AUSZUFÜHRENDE AUFGABEN:
1 > In welchem Jahr wurde der Spionagethriller laut der Filmbesprechung zu „Der zerrissene Vorhang“ realisiert?
2 > Schreibe die Filmbesprechung zu „Der zerrissene Vorhang“ im Anschluss an ihren letzten Satz weiter.

=== AUSGANGSTEXT ===

Donnerstag, 13. Dezember 2012

Der zerrissene Vorhang



Regie: Alfred Hitchcock

Hol mal schnell die Formel ab und rette die Welt...

Im Gesamtwerk von Alfred Hitchcock kommt der 1966 realisierte Spionagethriller "Der zerrissene Vorhang" nie gut weg. Die Kritiker bemängeln die fehlende Logik des Films, aber auch die technische Seite mit miesen Rückprojektionen wurde ins Feld geführt, den Film als völlig misslungen darzustellen.
Dabei macht der aberwitzige Streifen aus der heißen Phase des kalten Kriegs so ziemlich viel Spass. Man darf ihn nur nicht allzu sehr mit dem Verstand zu sehen, sondern es sollte schon ein bisschen Phantasie mitschwingen, um dem Film eine bessere Einordung zuzugestehen.
Denn auch viele seiner alten Spionagemeisterwerke waren auch nicht logisch, wenn ich mich jetzt spontan an "Die 39 Stufen" erinnere und dennoch ist ein solcher Film über alle Zweifel erhaben.
Vergnüngen bereiten doch ne ganze Menge von Szenen, beispielsweise wenn Paul Newman einem alten, zersausten DDR-Raketenforscher (Ludwig Donath) an einer Tafel eine streng gehütete Formel abluchst.
Angefangen hat alles bei einem Wissenschaftskongress in Kopenhagen. Dort treffen sich hochrangige Forscher, um sich auszutauschen. Einer dieser Männer ist der amerikanische Raketenforscher Professor Michael Armstrong (Paul Newman), der gerade an einer Formel für ein neues Raketen-Abwehrsystem, genannt GAMMA 5, arbeitet.

=== BEREITGESTELLTE DATEN ===

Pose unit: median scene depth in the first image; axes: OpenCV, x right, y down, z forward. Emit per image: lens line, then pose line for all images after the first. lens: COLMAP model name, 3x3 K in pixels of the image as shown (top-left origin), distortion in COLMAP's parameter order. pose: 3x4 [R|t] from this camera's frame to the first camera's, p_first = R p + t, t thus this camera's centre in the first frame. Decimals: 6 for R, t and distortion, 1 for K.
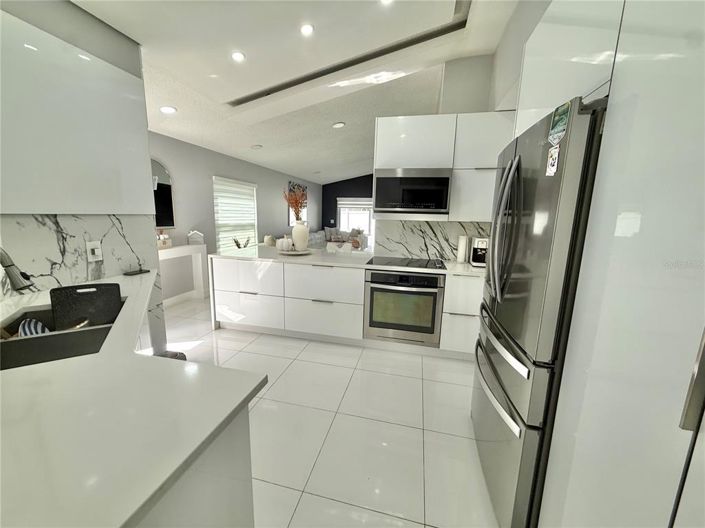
lens RADIAL K [[279.3, 0, 351.1], [0, 279.3, 263.5], [0, 0, 1]] dist [0.001319, -0.001129]
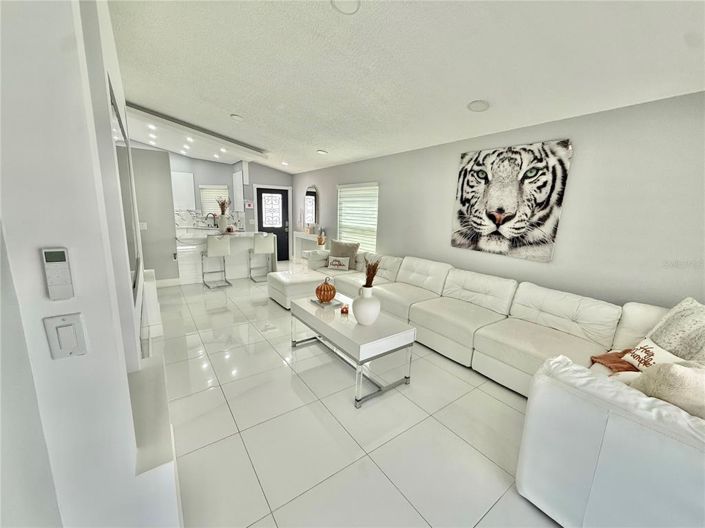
lens RADIAL K [[279.3, 0, 352.1], [0, 279.3, 264.0], [0, 0, 1]] dist [0.001319, -0.001129]
pose [[-0.653252, 0.099148, -0.750620, 0.697290], [-0.176280, 0.944228, 0.278135, -0.544505], [0.736333, 0.314012, -0.599341, 3.035586]]
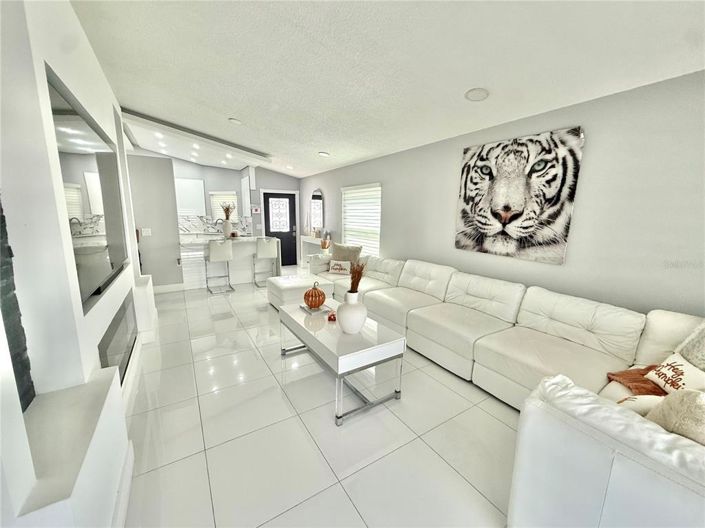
lens RADIAL K [[279.3, 0, 352.1], [0, 279.3, 264.2], [0, 0, 1]] dist [0.001319, -0.001129]
pose [[-0.699236, 0.093492, -0.708752, 0.593090], [-0.151451, 0.949536, 0.274671, -0.541374], [0.698664, 0.299401, -0.649790, 3.066320]]
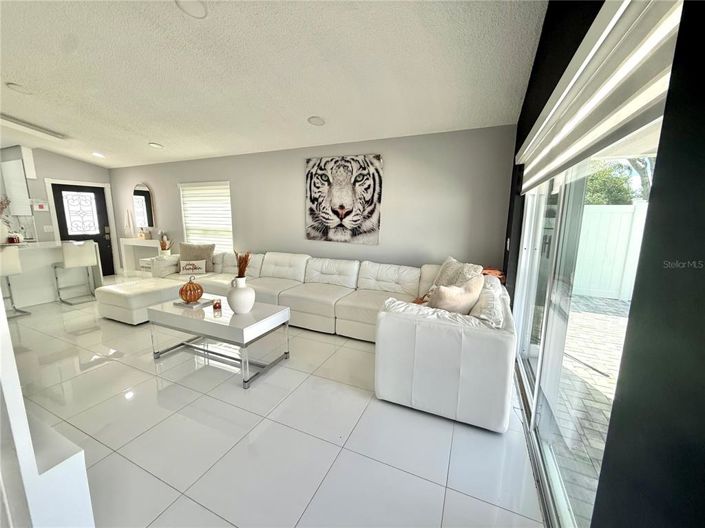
lens RADIAL K [[279.3, 0, 350.6], [0, 279.3, 264.8], [0, 0, 1]] dist [0.001319, -0.001129]
pose [[-0.190279, 0.142049, -0.971399, 0.830156], [-0.182929, 0.967017, 0.177241, -0.517979], [0.964537, 0.211423, -0.158018, 3.058784]]
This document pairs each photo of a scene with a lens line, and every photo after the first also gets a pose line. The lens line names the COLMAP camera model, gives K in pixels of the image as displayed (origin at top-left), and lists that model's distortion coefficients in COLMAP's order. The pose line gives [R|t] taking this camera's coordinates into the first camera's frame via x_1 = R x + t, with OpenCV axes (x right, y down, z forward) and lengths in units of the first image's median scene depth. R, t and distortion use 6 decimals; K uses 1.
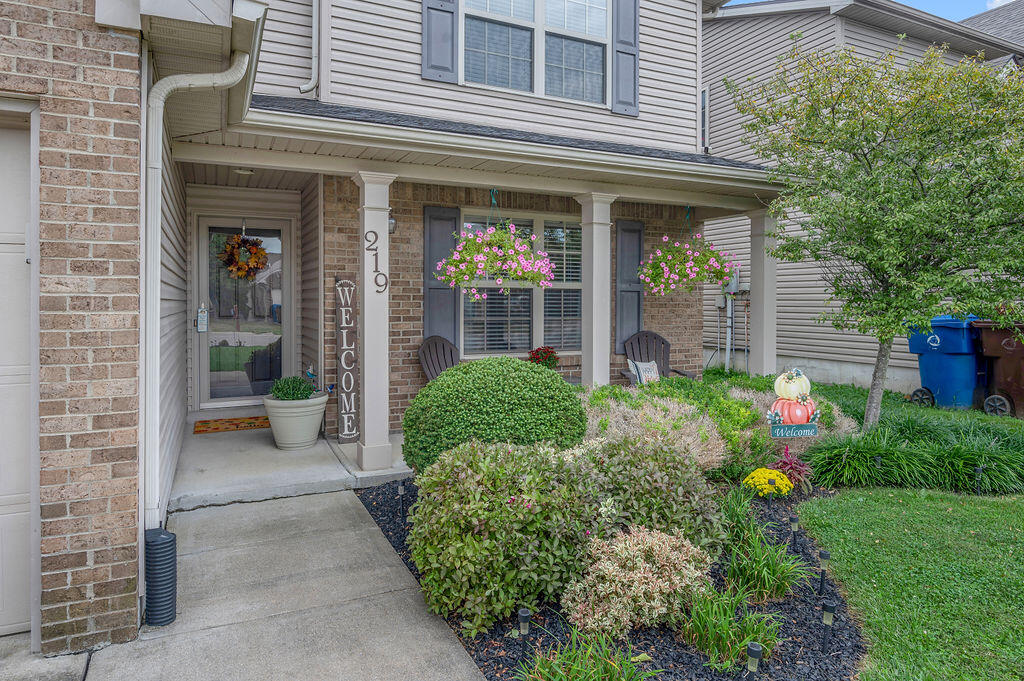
lens RADIAL K [[622.1, 0, 510.4], [0, 622.1, 307.4], [0, 0, 1]] dist [-0.015378, 0.001698]
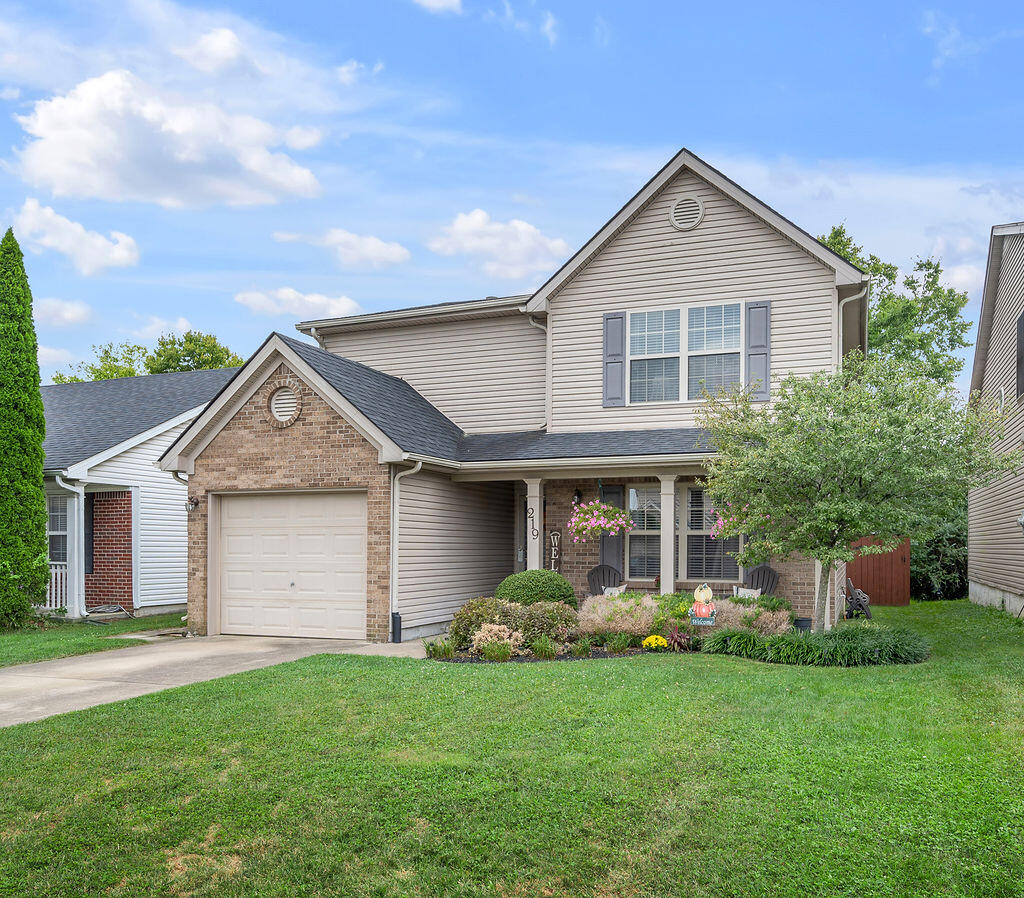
lens RADIAL K [[841.0, 0, 546.1], [0, 841.0, 544.3], [0, 0, 1]] dist [-0.015965, 0.004565]
pose [[0.695552, -0.003840, -0.718465, 1.448106], [-0.008029, 0.999882, -0.013117, 0.023199], [0.718431, 0.014892, 0.695439, -0.691449]]
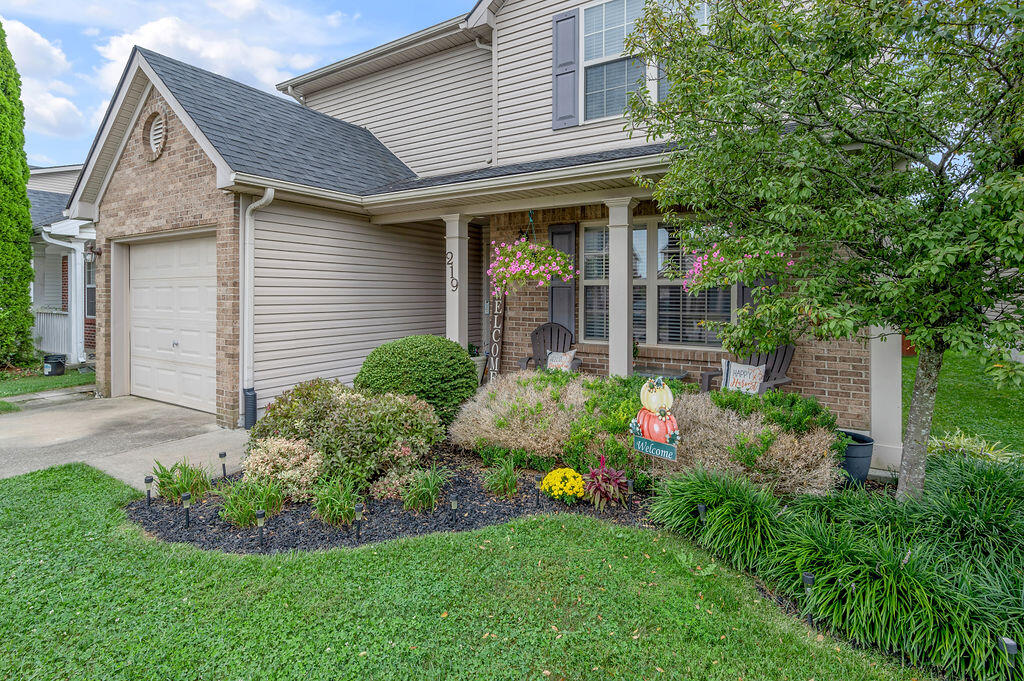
lens RADIAL K [[501.1, 0, 507.0], [0, 501.1, 291.6], [0, 0, 1]] dist [-0.008566, -0.001594]
pose [[0.540943, -0.004020, -0.841050, 0.768311], [-0.008781, 0.999907, -0.010427, -0.009052], [0.841013, 0.013025, 0.540858, 0.363876]]
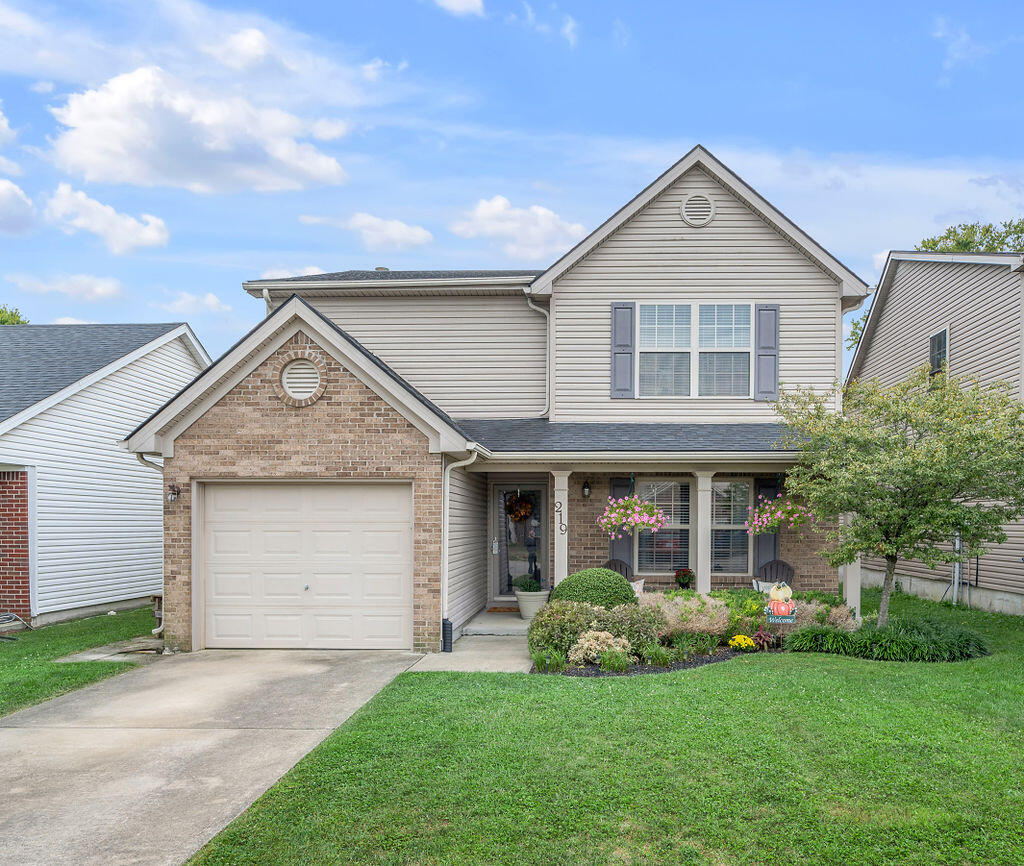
lens RADIAL K [[818.4, 0, 556.2], [0, 818.4, 530.4], [0, 0, 1]] dist [-0.011893, -0.004315]
pose [[0.882486, 0.004840, -0.470313, 0.784219], [-0.006459, 0.999977, -0.001829, -0.025908], [0.470294, 0.004652, 0.882498, -0.999564]]
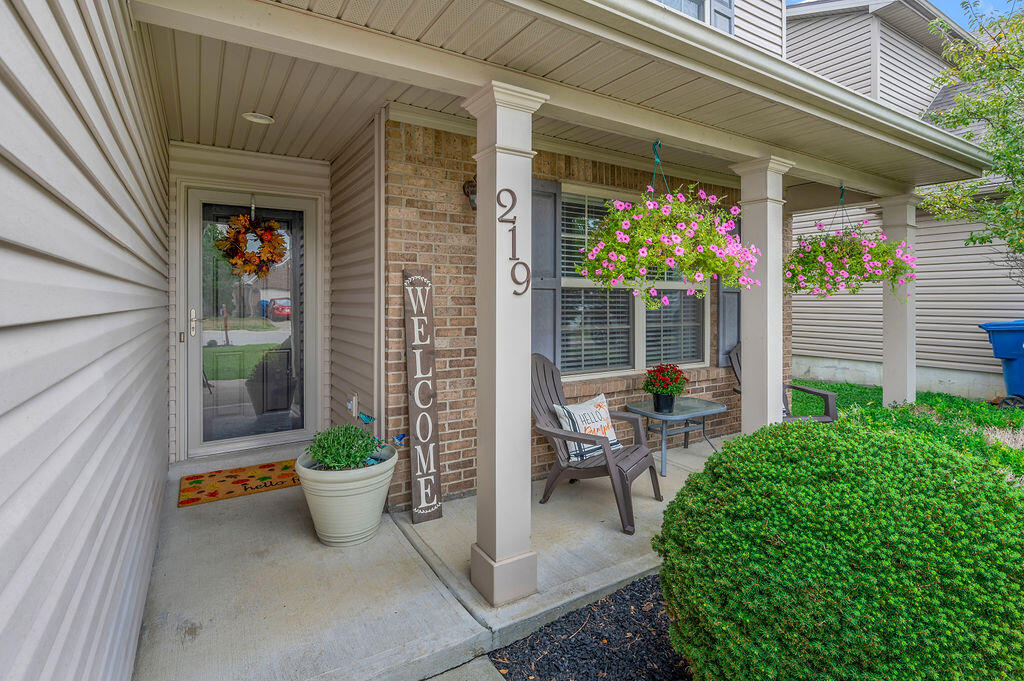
lens RADIAL K [[501.1, 0, 514.4], [0, 501.1, 296.7], [0, 0, 1]] dist [-0.008566, -0.001594]
pose [[0.993214, -0.000979, 0.116295, -0.225559], [0.002908, 0.999861, -0.016423, -0.012097], [-0.116263, 0.016650, 0.993079, 0.445340]]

===

ANTWORTEN JE AUFGABE:
1 > 1966

2 >
Er hat seine Assistentin und Verlobte Dr. Sarah Sherman (Julie Andrews) dabei, an der auch der DDR-Wissenschaftler Dr. Karl Manfred (Günther Strack) Gefallen findet.
Unter dem Vorwand ganz eilig nach Stockholm fliegen zu müssen, seilt sich der amerikanische Professor überraschend ab - als Sarah nachforscht wird ihr mitgeteilt, dass Michael ein Flugzeug Richtung Ostdeutschland besteigen will. Kurzerhand nimmt sie die selbe Maschine und ist wenig später mit ihrem Verlobten hinter dem eisernen Vorhang.
Dort, vor dem strengen Auge der Staatssicherheit und deren Vertreter Heinrich Gerhard (Hansjörg Felmy) oder Hermann Gromek (Wolfgang Kieling)gibt Armstrong überraschend bekannt, dass er übergelaufen ist und seine wissenschaftliche Brillianz in die Dienste des Arbeiter- und Bauernstaates stellt.
Nach kurzem Aufenthalt in Berlin ist für die amerikanischen Wissenschaftler ein Treffen mit dem berühmten Professor Lindt (Ludwig Donath) an der Universität Leipzig eingeplant.
Doch zuerst erkennt der Zuschauer, dass Armstrong doch zu den Guten gehört, er hat nämlich vor, die Formel ausser Landes sicher in seine Heimat zu bringen. Bei einer Bäuerin (Carolyn Conwell), die zum Opposition im Untergrund gehört, erhält er weitere Anweisungen und weitere Verbindungsmänner genannt. Doch er wird vom neugierigen Gromek entdeckt und entlarvt...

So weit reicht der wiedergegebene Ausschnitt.